_Your instructions:_
An exact reproduction of the listing, minus the pictures, is the required output.

_Material for this task:_
--- START ---

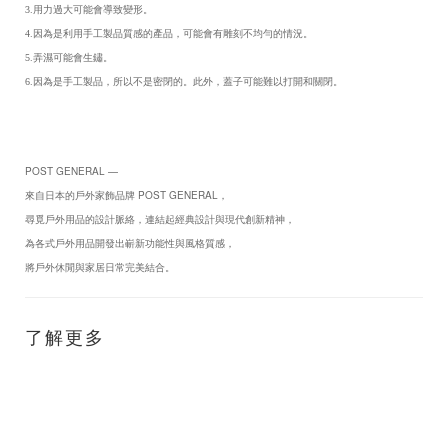
3.用力過大可能會導致變形。
4.因為是利用手工製品質感的產品，可能會有雕刻不均勻的情況。
5.弄濕可能會生鏽。
6.因為是手工製品，所以不是密閉的。此外，蓋子可能難以打開和關閉。
POST GENERAL —
POST GENERAL
來自日本的戶外家飾品牌
，
尋覓戶外用品的設計脈絡，連結起經典設計與現代創新精神，
為各式戶外用品開發出嶄新功能性與風格質感，
將戶外休閒與家居日常完美結合。
了解更多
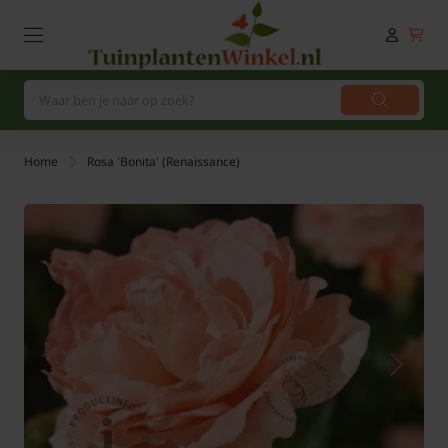
Home
Rosa 'Bonita' (Renaissance)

--- END ---

_Response box:_
3.用力過大可能會導致變形。
4.因為是利用手工製品質感的產品，可能會有雕刻不均勻的情況。
5.弄濕可能會生鏽。
6.因為是手工製品，所以不是密閉的。此外，蓋子可能難以打開和關閉。
POST GENERAL —
POST GENERAL
來自日本的戶外家飾品牌
，
尋覓戶外用品的設計脈絡，連結起經典設計與現代創新精神，
為各式戶外用品開發出嶄新功能性與風格質感，
將戶外休閒與家居日常完美結合。
了解更多
Home
Rosa 'Bonita' (Renaissance)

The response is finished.